Duderstadt, a self-proclaimed lover of history who is restoring one of Ottawa’s historic homes at Third and Elm streets, said it was refreshing to see the refurbishing of the bank’s building this past few months.
“I loved it when the columns appeared out of nowhere,” he said. “I enjoyed watching the signage change.”
The building refurbishing was part of the bank’s 100th anniversary celebration.
“Anytime you see a business that has been around for 100 years, that is a milestone,” Jorgensen said. “Particularly one that has been in the same location with the same name for 100 years; only had two families that has owned it for that time period. Ottawa has seen floods, fires, wars, recessions and depressions, so has Kansas State Bank. The institution has weathered those years and is in a strong financial position.”
Duderstadt came to Ottawa to attend Ottawa University and never left, he said.

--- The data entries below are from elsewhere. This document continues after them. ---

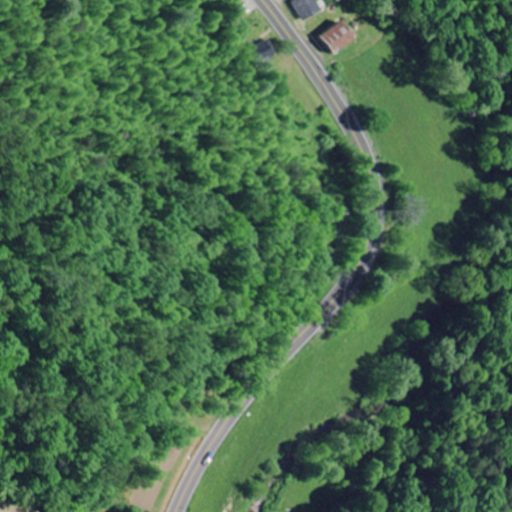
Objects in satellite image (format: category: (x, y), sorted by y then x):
building: (304, 8)
building: (329, 39)
road: (356, 269)
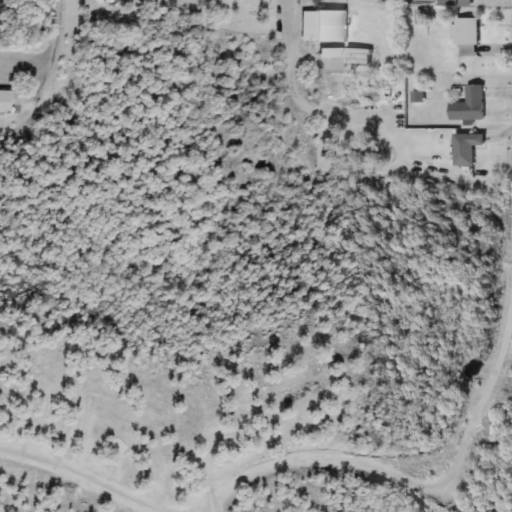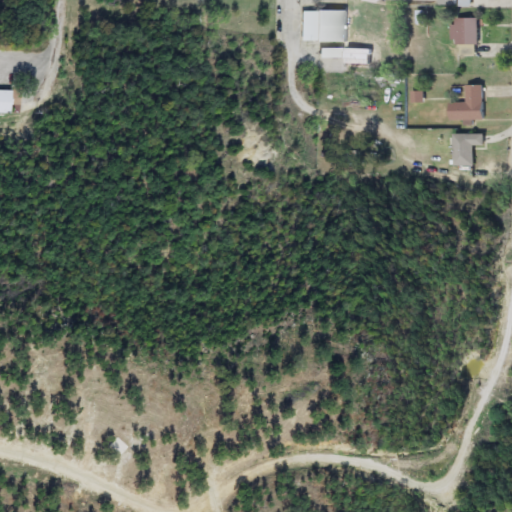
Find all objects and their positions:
building: (449, 2)
building: (449, 2)
road: (287, 14)
building: (324, 26)
building: (324, 26)
building: (466, 31)
building: (467, 31)
road: (59, 50)
building: (331, 53)
building: (331, 53)
building: (5, 101)
building: (5, 101)
building: (471, 105)
building: (471, 106)
building: (467, 148)
building: (468, 148)
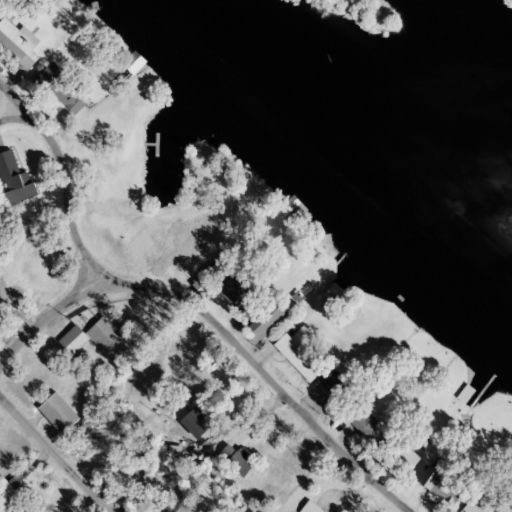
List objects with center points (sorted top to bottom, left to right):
building: (16, 47)
building: (131, 60)
building: (128, 66)
building: (40, 81)
road: (9, 92)
building: (70, 101)
road: (9, 108)
river: (338, 138)
building: (12, 181)
building: (288, 204)
building: (318, 236)
building: (224, 283)
building: (397, 298)
road: (192, 304)
building: (258, 315)
road: (44, 318)
building: (448, 334)
building: (446, 335)
building: (91, 339)
building: (296, 352)
building: (331, 383)
building: (465, 394)
building: (464, 395)
building: (53, 413)
building: (356, 420)
building: (186, 426)
road: (53, 454)
building: (396, 454)
building: (230, 460)
building: (155, 462)
building: (8, 499)
building: (478, 504)
building: (305, 507)
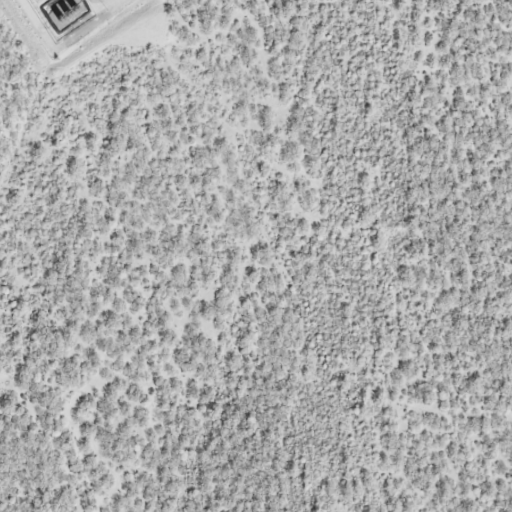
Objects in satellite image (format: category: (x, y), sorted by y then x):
road: (127, 162)
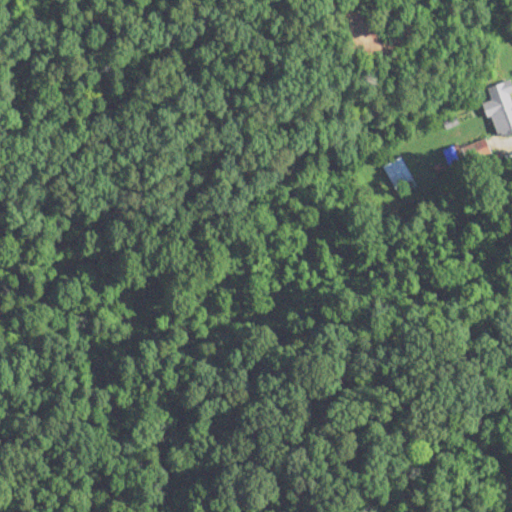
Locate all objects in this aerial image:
building: (500, 109)
building: (479, 151)
building: (399, 177)
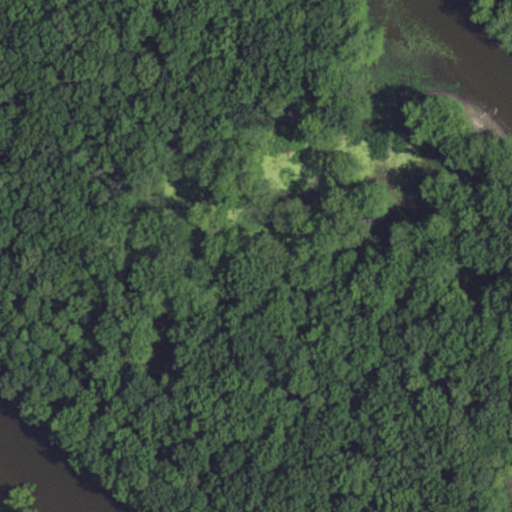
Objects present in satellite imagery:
river: (222, 299)
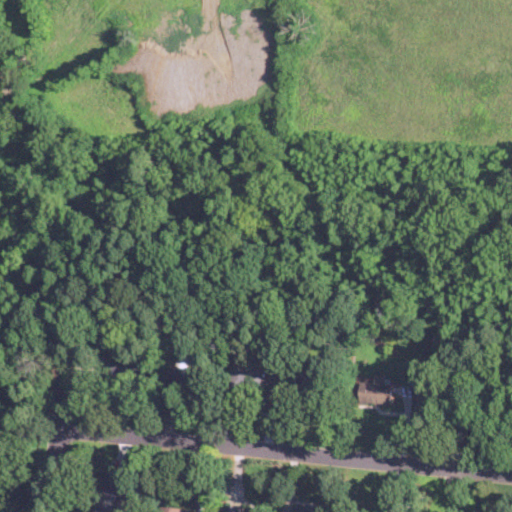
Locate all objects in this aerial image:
building: (134, 364)
building: (132, 370)
building: (186, 370)
building: (185, 375)
building: (266, 376)
building: (252, 377)
building: (311, 384)
building: (312, 385)
building: (378, 390)
building: (379, 392)
building: (417, 395)
building: (428, 395)
building: (432, 396)
road: (54, 442)
road: (285, 451)
building: (113, 487)
building: (114, 491)
building: (235, 508)
building: (237, 508)
building: (311, 508)
building: (313, 508)
building: (183, 509)
building: (183, 510)
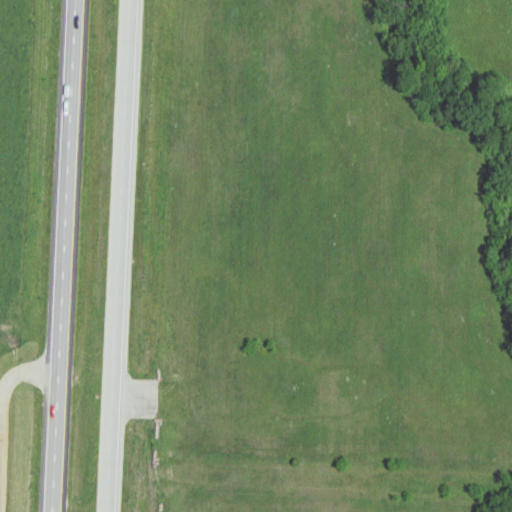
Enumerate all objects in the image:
road: (65, 256)
road: (123, 256)
road: (5, 402)
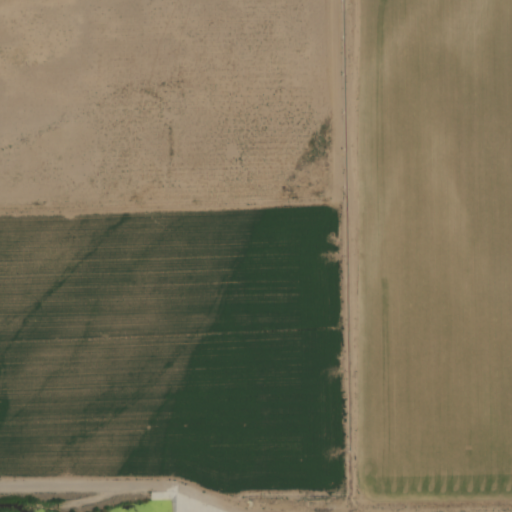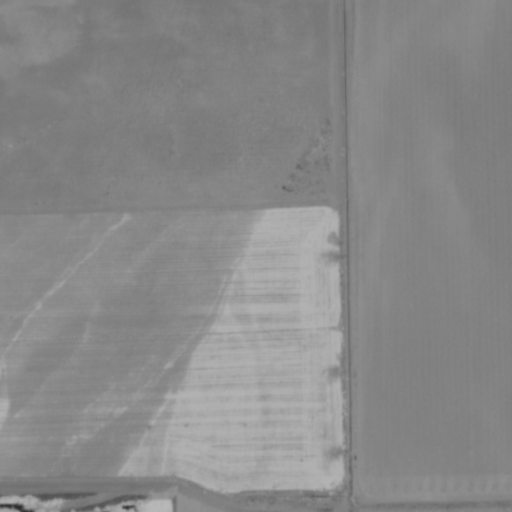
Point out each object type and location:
crop: (438, 248)
crop: (169, 346)
road: (112, 485)
road: (220, 508)
road: (244, 508)
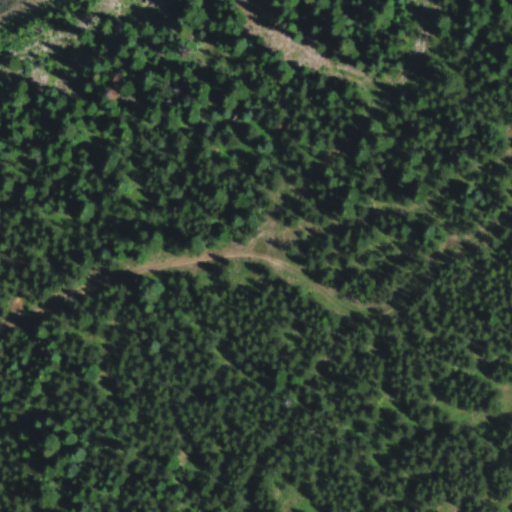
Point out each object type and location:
road: (271, 263)
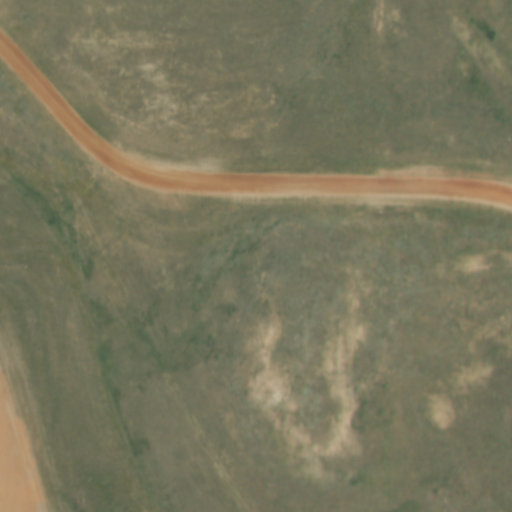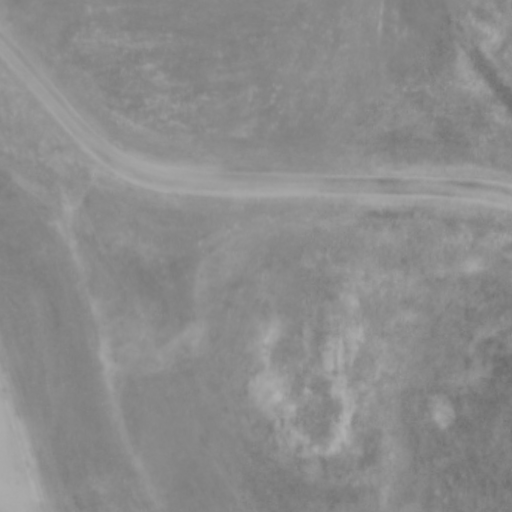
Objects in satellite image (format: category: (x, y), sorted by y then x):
quarry: (293, 224)
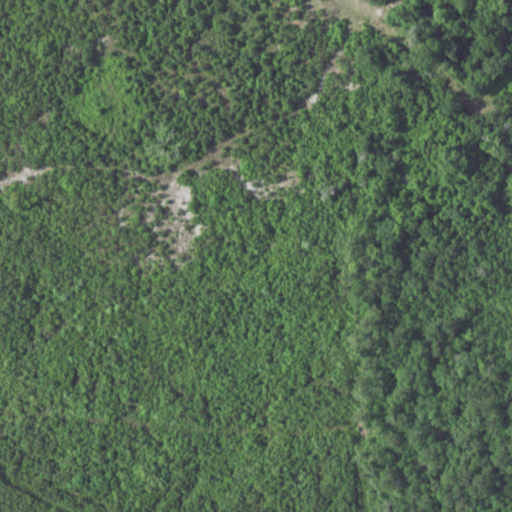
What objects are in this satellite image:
road: (236, 5)
building: (432, 9)
building: (312, 174)
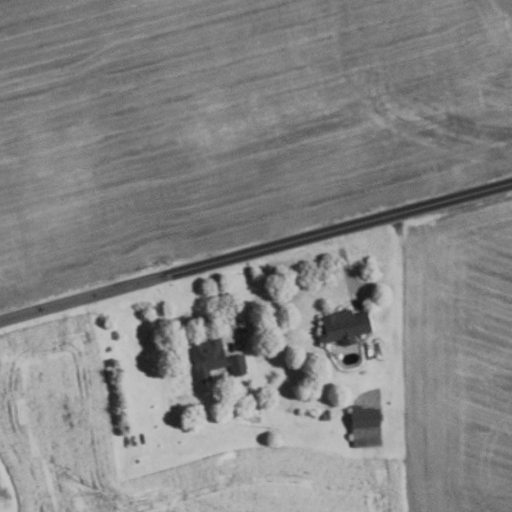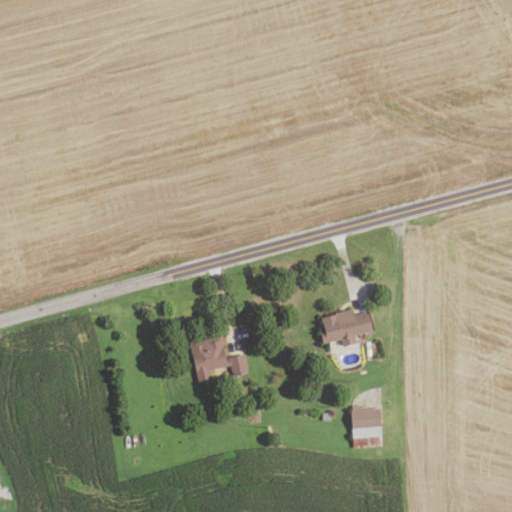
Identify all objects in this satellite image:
crop: (232, 123)
road: (339, 229)
road: (347, 268)
road: (83, 299)
road: (396, 302)
road: (222, 305)
building: (343, 326)
building: (214, 363)
building: (364, 427)
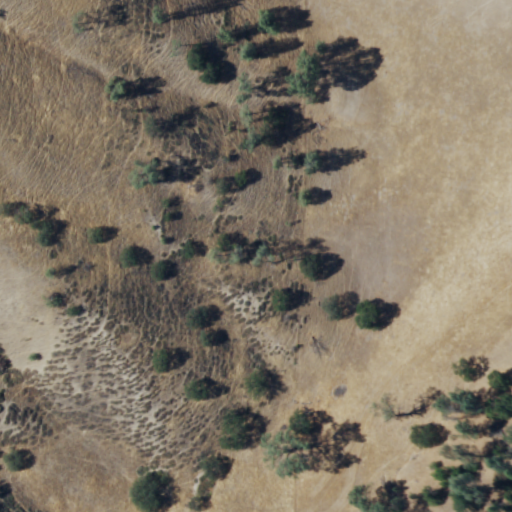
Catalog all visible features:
road: (394, 378)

“My senior year, I had an accounting internship with [Peoples] Bank,” Duderstadt said. “When that was over they asked me to stay and I have been there pretty much ever since. I took five years off to work for [Ottawa] University. Other than that, I had been with Peoples the whole time. It has been a great experience.”
Duderstadt said this opportunity offers a chance to take a different path.
“I like doing something different,” he said. “It is good to have new things come along that you can jump into and enjoy learning and [take on] challenges as they come along.”